Was darf Ihrer Meinung nach ein Pferd während der Ausbildung auf keinen Fall verlieren?

Ein Pferd darf während der Ausbildung auf keinen Fall seine Persönlichkeit verlieren. Nein, es sollte sich im Gegenteil in seiner Persönlichkeit weiterentwickeln und dabei an Ausdruckskraft gewinnen. Es sollte schöner werden und seine Bewegungen müssen ausdrucksvoller werden. Die Harmonie zwischen Reiter und Pferd wird weiter verbessert. Doch was wir leider allzu häufig sehen, ist eher das Gegenteil.

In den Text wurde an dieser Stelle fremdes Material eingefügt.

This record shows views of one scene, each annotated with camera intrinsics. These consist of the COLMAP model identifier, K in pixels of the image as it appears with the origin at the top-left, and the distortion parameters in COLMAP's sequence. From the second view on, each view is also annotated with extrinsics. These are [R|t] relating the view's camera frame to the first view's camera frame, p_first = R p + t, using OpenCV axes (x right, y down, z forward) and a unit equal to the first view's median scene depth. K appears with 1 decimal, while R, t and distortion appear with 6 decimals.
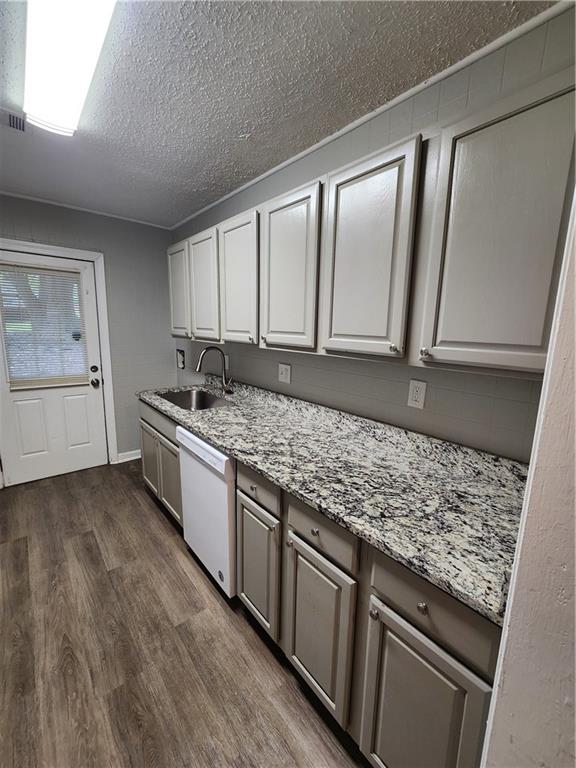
lens RADIAL K [[318.3, 0, 294.7], [0, 318.3, 381.3], [0, 0, 1]] dist [0.000484, 0.000179]
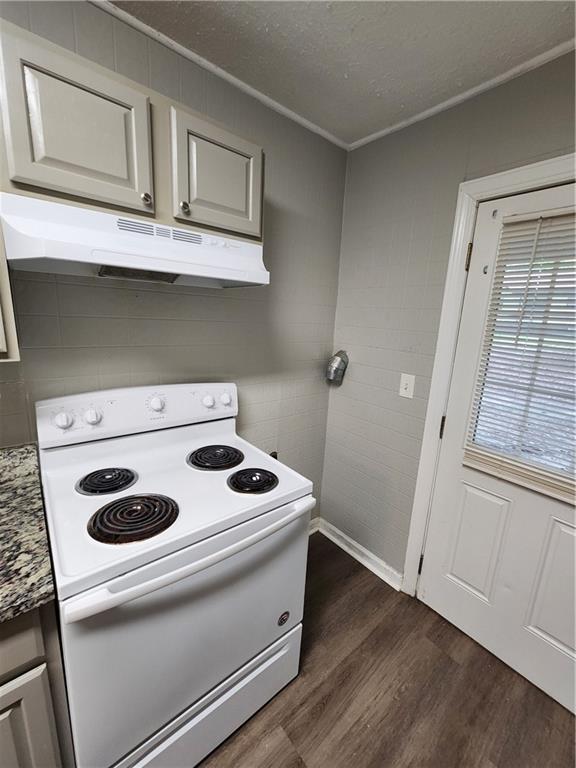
lens RADIAL K [[318.4, 0, 284.0], [0, 318.4, 384.4], [0, 0, 1]] dist [0.001018, 0.000301]
pose [[-0.005037, 0.180272, -0.983604, -0.397183], [-0.218846, 0.959573, 0.176989, -0.140587], [0.975746, 0.216149, 0.034619, 0.690965]]
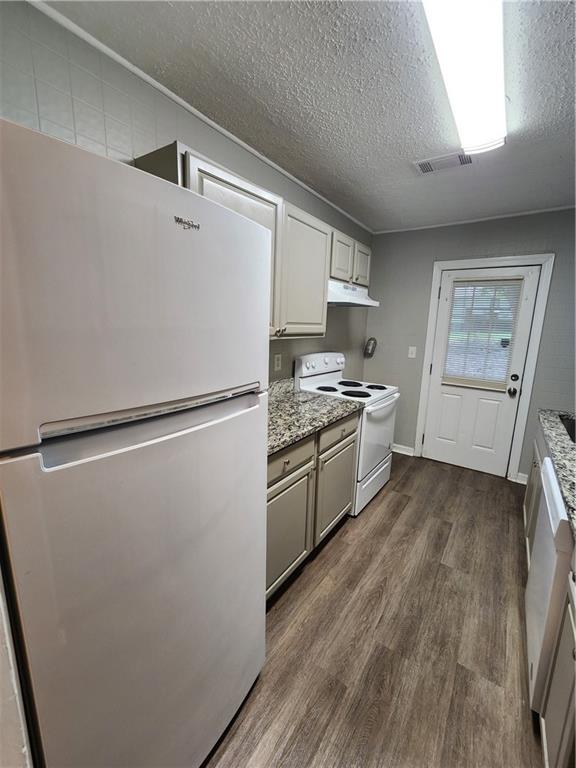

Um keinen negativen Prozess entstehen zu lassen, ist es wichtig, dass sich alle Reiter immer wieder unterrichten lassen – unabhängig vom Niveau und der Disziplin. Kein Reiter kommt ohne eine begleitende Ausbildung aus. Leider ist das längst nicht allen Reitern bewusst. Deshalb kommt es immer wieder zu Problemen, die letztendlich auf Kosten des Pferdes gehen. Bei vielen Reitern führt das dazu, dass sie unseren so herrlichen Sport nach frustrierenden Erlebnissen mit ihren Pferden aufgeben. Und das muss ja nicht sein!